Happy Holidays!!!

I have a high level behavioral rule that I should act to maximize participation in gift-giving holidays. So this is a great time of year for me. I wish the same for you.

I turned on Bloomberg radio in my car on the way into town. The A team wasn’t broadcasting. …instead, the bench, both interviewers and guests. The latter is usually a good thing, since my experience is that publicizing yourself and your firm–although an important task–gradually wears away any edge over the competition that you might have.

Anyway, the interviewee was particularly interesting on current consumer behavior in the US. What I took away is that people are doing what they always do during bad economic times (and “bad” here doesn’t necessarily mean the economy is already contracting, although that’s a real possibility). It may mean instead that if the trend rate of nominal GDP growth, pre-Trump II, was 5%, consisting in 1% productivity growth, +1% growth in the domestic workforce, +1% immigration +2% inflation, it’s now 4.5%.

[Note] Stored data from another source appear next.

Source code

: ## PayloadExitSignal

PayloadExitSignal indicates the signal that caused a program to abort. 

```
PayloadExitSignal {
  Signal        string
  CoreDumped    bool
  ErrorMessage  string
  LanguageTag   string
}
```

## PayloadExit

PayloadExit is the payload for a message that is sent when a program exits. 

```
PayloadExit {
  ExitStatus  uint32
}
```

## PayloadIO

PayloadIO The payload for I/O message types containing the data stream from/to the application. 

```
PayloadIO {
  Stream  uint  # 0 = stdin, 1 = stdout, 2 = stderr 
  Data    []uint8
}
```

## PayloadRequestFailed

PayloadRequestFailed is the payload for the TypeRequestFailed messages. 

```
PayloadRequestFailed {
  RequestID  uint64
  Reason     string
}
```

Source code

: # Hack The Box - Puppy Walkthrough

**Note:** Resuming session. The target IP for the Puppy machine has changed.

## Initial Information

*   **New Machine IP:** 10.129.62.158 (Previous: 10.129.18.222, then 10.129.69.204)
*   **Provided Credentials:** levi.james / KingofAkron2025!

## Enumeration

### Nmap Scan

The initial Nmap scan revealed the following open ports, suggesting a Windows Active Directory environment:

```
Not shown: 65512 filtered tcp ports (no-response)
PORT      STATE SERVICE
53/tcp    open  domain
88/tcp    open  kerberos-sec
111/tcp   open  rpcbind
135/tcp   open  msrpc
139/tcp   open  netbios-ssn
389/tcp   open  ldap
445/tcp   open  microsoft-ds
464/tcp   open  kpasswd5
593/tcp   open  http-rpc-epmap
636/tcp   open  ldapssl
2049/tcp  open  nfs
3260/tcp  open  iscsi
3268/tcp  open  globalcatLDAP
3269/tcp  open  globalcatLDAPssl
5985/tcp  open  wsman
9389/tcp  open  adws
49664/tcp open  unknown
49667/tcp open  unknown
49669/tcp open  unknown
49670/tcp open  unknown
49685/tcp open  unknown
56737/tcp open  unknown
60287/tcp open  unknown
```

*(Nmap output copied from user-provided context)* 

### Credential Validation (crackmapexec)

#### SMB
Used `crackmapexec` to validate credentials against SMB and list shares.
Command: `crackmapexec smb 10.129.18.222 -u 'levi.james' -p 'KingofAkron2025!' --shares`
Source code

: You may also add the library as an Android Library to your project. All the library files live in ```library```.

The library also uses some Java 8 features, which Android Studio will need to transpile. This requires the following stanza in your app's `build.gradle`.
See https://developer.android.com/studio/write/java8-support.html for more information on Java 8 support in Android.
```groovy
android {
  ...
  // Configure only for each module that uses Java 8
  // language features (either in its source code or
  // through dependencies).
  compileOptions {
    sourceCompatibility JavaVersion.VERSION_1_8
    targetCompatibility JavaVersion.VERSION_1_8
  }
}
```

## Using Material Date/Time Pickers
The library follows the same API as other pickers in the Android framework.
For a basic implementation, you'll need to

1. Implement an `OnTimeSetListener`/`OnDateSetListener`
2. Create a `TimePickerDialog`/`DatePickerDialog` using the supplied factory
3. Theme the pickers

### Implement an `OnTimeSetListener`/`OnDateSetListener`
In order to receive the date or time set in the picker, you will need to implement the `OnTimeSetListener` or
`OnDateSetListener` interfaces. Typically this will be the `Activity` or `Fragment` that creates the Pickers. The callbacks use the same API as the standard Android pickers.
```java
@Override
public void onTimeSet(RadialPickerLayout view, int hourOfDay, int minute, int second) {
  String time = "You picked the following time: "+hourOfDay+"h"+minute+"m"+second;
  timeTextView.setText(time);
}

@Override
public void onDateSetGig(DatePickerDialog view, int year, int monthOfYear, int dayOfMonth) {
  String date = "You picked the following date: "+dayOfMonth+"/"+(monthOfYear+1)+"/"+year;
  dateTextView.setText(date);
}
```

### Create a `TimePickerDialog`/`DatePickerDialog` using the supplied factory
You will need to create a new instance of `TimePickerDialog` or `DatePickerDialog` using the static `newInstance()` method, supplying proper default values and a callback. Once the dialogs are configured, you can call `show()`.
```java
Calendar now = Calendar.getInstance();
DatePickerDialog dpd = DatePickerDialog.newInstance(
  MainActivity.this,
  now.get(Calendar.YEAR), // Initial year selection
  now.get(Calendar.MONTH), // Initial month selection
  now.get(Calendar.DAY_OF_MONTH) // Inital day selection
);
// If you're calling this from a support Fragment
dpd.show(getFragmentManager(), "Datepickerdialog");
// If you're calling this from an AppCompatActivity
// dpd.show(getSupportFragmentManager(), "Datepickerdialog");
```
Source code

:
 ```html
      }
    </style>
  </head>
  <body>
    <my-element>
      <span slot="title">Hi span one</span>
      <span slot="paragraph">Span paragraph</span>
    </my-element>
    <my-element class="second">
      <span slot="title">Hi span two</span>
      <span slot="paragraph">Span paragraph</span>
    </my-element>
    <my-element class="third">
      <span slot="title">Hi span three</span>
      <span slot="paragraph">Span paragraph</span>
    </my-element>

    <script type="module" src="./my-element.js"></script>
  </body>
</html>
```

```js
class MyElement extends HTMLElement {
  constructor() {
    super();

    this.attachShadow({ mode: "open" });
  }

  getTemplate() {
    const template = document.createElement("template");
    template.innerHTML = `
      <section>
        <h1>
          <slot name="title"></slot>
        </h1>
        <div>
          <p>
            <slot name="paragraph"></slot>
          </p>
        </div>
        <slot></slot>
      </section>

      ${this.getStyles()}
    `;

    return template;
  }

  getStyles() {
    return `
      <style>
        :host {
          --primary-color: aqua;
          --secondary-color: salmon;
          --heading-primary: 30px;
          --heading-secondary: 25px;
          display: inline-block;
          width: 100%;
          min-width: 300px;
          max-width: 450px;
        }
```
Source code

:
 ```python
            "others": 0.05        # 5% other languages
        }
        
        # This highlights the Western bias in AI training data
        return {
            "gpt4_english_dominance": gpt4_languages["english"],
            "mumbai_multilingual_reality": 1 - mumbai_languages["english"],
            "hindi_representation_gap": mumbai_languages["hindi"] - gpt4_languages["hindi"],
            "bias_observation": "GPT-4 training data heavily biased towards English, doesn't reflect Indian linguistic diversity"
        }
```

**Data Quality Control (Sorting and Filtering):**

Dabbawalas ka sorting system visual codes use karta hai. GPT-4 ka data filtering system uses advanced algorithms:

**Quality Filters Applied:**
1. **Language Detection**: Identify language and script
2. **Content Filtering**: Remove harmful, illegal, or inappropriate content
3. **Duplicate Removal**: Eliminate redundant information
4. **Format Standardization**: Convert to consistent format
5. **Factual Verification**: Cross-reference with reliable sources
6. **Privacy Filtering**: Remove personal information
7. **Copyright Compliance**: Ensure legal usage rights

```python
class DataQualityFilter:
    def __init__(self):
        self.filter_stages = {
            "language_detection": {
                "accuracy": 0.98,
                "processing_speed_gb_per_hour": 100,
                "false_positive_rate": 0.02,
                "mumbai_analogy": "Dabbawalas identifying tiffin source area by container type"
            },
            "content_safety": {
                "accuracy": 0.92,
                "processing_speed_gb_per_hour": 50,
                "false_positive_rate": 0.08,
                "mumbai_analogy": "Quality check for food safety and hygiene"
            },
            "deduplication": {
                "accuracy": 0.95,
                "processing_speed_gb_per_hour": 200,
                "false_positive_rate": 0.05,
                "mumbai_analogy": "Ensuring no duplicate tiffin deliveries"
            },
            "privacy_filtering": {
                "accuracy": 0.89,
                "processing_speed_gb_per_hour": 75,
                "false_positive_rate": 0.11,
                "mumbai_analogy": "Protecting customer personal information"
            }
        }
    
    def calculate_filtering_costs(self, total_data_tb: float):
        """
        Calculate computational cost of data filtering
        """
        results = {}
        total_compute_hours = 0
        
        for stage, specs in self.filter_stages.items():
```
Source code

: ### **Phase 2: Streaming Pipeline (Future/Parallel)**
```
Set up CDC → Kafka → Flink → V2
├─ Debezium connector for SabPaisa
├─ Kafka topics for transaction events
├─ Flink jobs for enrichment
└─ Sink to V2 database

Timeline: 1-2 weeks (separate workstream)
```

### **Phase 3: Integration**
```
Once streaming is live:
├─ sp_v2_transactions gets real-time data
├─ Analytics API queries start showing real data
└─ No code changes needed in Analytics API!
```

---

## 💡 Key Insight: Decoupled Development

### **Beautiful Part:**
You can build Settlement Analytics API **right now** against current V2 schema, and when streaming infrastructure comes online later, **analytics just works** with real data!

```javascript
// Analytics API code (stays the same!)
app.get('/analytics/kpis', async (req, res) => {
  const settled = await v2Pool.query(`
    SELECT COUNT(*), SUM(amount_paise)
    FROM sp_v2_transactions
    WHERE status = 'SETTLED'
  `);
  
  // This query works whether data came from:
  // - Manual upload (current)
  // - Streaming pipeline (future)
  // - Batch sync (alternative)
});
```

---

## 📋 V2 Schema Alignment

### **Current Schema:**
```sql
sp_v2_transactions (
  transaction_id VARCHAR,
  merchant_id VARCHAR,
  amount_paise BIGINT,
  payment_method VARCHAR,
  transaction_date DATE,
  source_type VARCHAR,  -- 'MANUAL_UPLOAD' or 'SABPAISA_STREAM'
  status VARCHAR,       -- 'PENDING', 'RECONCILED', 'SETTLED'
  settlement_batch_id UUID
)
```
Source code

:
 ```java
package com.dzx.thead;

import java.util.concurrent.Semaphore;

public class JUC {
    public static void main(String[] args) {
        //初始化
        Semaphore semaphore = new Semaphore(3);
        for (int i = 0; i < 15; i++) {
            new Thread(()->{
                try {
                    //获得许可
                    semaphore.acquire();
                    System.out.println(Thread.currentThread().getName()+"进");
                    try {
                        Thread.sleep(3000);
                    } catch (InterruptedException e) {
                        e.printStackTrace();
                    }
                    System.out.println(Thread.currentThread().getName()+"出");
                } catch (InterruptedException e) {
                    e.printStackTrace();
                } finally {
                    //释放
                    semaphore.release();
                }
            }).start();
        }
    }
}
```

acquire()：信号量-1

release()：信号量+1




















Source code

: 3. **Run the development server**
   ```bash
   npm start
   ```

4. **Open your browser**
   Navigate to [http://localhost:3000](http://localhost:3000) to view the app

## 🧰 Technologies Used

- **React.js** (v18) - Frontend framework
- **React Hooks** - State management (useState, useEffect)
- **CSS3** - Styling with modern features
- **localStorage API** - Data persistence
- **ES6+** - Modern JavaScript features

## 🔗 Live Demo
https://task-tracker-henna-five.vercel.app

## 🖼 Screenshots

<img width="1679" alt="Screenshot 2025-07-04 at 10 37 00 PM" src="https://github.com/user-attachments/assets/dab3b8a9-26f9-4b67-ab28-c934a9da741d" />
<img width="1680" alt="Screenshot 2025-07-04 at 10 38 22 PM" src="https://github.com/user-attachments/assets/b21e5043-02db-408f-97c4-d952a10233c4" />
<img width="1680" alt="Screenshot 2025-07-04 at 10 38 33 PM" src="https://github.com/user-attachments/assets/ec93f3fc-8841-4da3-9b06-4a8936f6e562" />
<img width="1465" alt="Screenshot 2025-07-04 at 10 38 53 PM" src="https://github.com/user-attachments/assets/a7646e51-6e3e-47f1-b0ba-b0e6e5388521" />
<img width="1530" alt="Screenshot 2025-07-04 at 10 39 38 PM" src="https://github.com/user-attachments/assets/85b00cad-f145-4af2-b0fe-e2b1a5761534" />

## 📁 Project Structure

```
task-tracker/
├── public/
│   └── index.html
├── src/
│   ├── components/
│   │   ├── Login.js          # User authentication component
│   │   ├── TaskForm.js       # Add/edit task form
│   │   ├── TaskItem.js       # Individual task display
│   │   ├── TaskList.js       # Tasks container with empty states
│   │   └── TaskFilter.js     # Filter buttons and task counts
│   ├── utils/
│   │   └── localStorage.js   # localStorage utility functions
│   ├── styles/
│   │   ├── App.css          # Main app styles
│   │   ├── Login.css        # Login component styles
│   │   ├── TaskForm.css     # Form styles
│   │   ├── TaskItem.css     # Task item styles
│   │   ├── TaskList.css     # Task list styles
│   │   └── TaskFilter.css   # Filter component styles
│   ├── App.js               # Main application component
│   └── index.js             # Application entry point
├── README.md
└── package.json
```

That doesn’t sound so bad, except that the figure now consists of 1% productivity growth, .5% growth in the workforce, -1% immigration + 4% inflation. So real growth, meaning factoring inflation out, has fallen from +3% to +1%. And that’s making the heroic assumption that the figures the government is releasing haven’t been tinkered with too much. I’m acting on the assumption that the economy is basically flat in real terms, with prices rising much more steeply than we’ve been used to over, say, the past twenty years.

So people are adjusting to harder times. Back to the Bloomberg interview, this means less patronage of bars and restaurants, more eating at home. Less alcohol, too, with trading down and shopping harder for discounts.

I’m beginning to entertain the thought that the real 2026 issue for the domestic economy will be less the tariffs–the harm to the economy likely won’t get worse–but rather Trump’s desire to do things that erode the value of the dollar (whether he understands this is the outcome of his policies or not).

3 responses

  1. According to Gemini, “actual economic output (Real GDP) grew significantly faster than prices, with Q3 2024 at ~23.48T and Q3 2025 hitting ~24.02T (billions)”. This is a 2.3% increase. (I have been on your email list for years, and think you are brilliant).

  2. In a somewhat similar fashion, Michael Hiltzik, business reporter for the LA times, aptly criticizes the lack of government data collection and the “generous” use of implied numbers in the GDP and inflation figures: https://shorturl.at/Llbdi
    Although the popular media generally ignores or glosses over critical analysis of the government’s numbers, real people feel the real impact of the weakening economy.